**TRECHO**

━━━━━━━━━━━━━━━━━━━━━━━━━━━━━━

Folha - Depois de ter dirigido
filmes importantes como "O Pagador de Promessas", o sr. pretende voltar a filmar?
Anselmo Duarte - Tenho vontade de voltar, mas somente na
Europa. Os alunos de comunicação estão saindo das escolas de cabeça feita, só falam de Glauber,
Leon Hirszman e Cacá Diegues.
Só falam em cinema novo.
Eles não sabem quem foram os
grandes diretores do cinema brasileiro. Venho perdendo o entusiasmo há muitos anos. Você faz
filmes, uma meia dúzia fala que
você é ruim e, quando sai do país,
as pessoas dizem o contrário.
Folha - Seus maiores desafetos
são os críticos e os integrantes
do cinema novo. Por que?
Duarte - Porque todos os filmes
que eu fiz depois do "Pagador" foram esculhambados. Como "Vereda", que não mandaram para
Cannes. Ganhei o prêmio de crítica em Berlim, empatei em primeiro lugar com "Alphaville", do Godard. Tive que mandá-lo clandestinamente para fora do país. Cheguei a Berlim e encontrei o pessoal do cinema novo. Eles passavam por mim e viravam a cara.
Folha - Mas por que o sr. acha
que seus feitos não foram reconhecidos?
Duarte - O mal do Brasil é a falta
de auto-estima cultural. Somos
um país pessimista e não enaltecemos nossos próprios artistas.
Os meninos do cinema novo diziam que prêmio não vale nada.

━━━━━━━━━━━━━━━━━━━━━━━━━━━━━━

**DADOS FORNECIDOS**
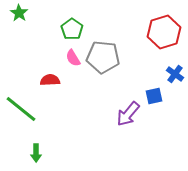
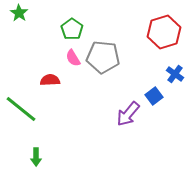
blue square: rotated 24 degrees counterclockwise
green arrow: moved 4 px down
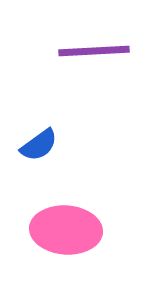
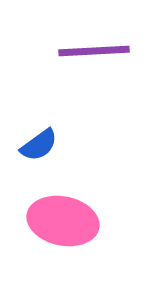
pink ellipse: moved 3 px left, 9 px up; rotated 8 degrees clockwise
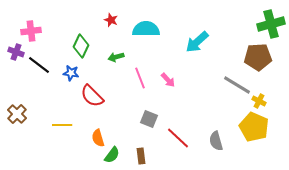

━━━━━━━━━━━━━━━━━━━━━━━━━━━━━━

**TAREFAS DO EXERCÍCIO**
1. Responda com base na entrevista com Anselmo Duarte:
(a) Em que lugar ele diz ter vontade de voltar a filmar?
(b) Com que filme ele empatou em primeiro lugar no prêmio de crítica em Berlim?
(c) Qual é, segundo ele, o mal do Brasil?
2. Reproduza fielmente o trecho da entrevista com Anselmo Duarte que vai de "Anselmo Duarte - Tenho" até "novo. Por que?".
3. Retome a entrevista com Anselmo Duarte a partir do ponto em que ela para.

**RESPOSTAS**
1.
(a) Somente na Europa.
(b) Com "Alphaville", de Godard.
(c) A falta de auto-estima cultural.

2.
Anselmo Duarte - Tenho vontade de voltar, mas somente na
Europa. Os alunos de comunicação estão saindo das escolas de cabeça feita, só falam de Glauber,
Leon Hirszman e Cacá Diegues.
Só falam em cinema novo.
Eles não sabem quem foram os
grandes diretores do cinema brasileiro. Venho perdendo o entusiasmo há muitos anos. Você faz
filmes, uma meia dúzia fala que
você é ruim e, quando sai do país,
as pessoas dizem o contrário.
Folha - Seus maiores desafetos
são os críticos e os integrantes
do cinema novo. Por que?

3.
Não vale nada para quem não ganha. Na história de Cannes, eles
tentaram mais de 20 vezes. Só o
Glauber foi lá umas quatro vezes,
o Cacá Diegues, umas cinco.
Folha - Qual foi o seu principal
objetivo durante sua carreira?
Duarte - Tudo o que eu sabia
desde menino é que não queria
ser operário, como minhas irmãs.
Queria fazer cinema. Quando
criança, construí um projetor de
slides com uma lata e uma lente.
Eu mexia com cinema como
hobby e nunca pretendi ser ator,
porque era tímido. O que eu sempre quis foi fazer filme, ser diretor.
Só me tornei ator porque achei
que seria a porta de entrada.
Folha - Fazer 80 anos tem algum significado para o sr.?
Duarte - A data do aniversário
em si é uma chatice, é o momento
no qual você recebe a maior
quantidade de manifestações falsas de amizade. Eu não gosto de
aniversários, daquela coisa de bolo, vela e cantoria. Mas não é porque eu tenha problemas com a
idéia de ficar velho. A gente vai
encontrando novos encantos na
vida, valoriza aspectos a que não
dava tanto valor. Passei a ler mais
e a ouvir mais música. Estou lendo "Eu, Fellini".
Folha - O senhor tem um projeto guardado?
Duarte - Tenho dois sonhos.
Um deles seria fazer "Messias, o
Mensageiro", que contaria a história de um homem com as características de Jesus. É o filme que eu
ia fazer quando descobri "O Pagador de Promessas". O outro seria
um musical com muito ritmo,
sem ser chanchada. Com aquelas
bailarinas e uma orquestra. Seria
um filme no qual a montagem
acompanharia o ritmo da música.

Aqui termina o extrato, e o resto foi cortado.